| WORK ORDER 1 |
Retype everything in the network storage post from "If you have" down to "Tom's Hardware ~2004.", with no changes.
| WORK ORDER 2 |
Pick up the network storage post after its final sentence and keep writing it.

[SELECTED TEXT]

Anyways, What you are referring to is a NAS (Network attached storage) For this to work right without paying a huge price, you will need to buy some low end parts and basically build another computer. The components do not need to be any type of performers, just regular old parts that people are giving away or selling very cheap. you could even go with a P3 setup. After you have all your basic components (ie, motherboard, ram, cpu) you are going to need to get a controller for the extra cards. Now if you are referring to IDE hard drives then you are going to need THIS or if you are referring to Serial ATA or SATA then you will need THIS. Now linux could be sued but im not really familiar with Linux as well as XP. Basically you could set up the NAS, then unplug the monitor and keyboard and just leave it the attic or basement or somewhere out of the way and just leave it on. im sure someone has a better idea but thats what i am going to suggest 🙂
 
If you have an xp PRO or windows 2000 pro OS, you can do a software raid by patching some files and glue the drives together. The info is from Tom's Hardware ~2004.

[/SELECTED TEXT]
[DATA BLOCK]

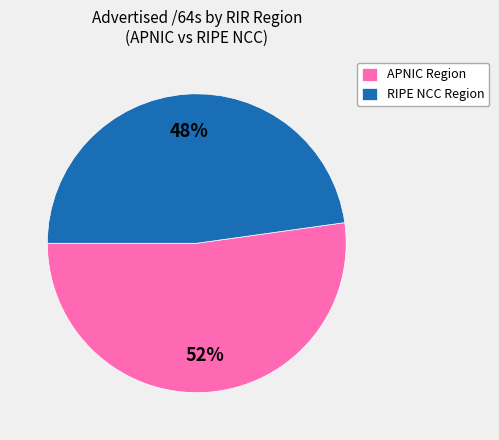

What is the ratio of the value at RIPE NCC Region to the value at APNIC Region?

0.9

[/DATA BLOCK]

| WRITTEN RESPONSE 1 |
If you have an xp PRO or windows 2000 pro OS, you can do a software raid by patching some files and glue the drives together. The info is from Tom's Hardware ~2004.

| WRITTEN RESPONSE 2 |
I did it on a networked box using a gaggle of three drives plus a boot drive. The drives are a 400g PATA, 400g SATA, and a 320g SATA. I used the 1st 80g of the 400g drives for a striped 160g drive and the remaining three 320g chunks for a raid 5 drive of 640g. (all numbers in decimal gigs)

I don't know what is available for software raid in the Linux world, but this windows approach will work fine. The OS $$ is the main drawback. Also the speeds can be comparable to hardware raid, since the bottleneck is usually the drives themselves.

Raid 5 is fast on the read, but slow random writing because a single random write requires at least 2 reads and 2 writes. However, file servers are mostly being read, not written to, so the redundancy and size efficiency of raid 5 will usually be more important.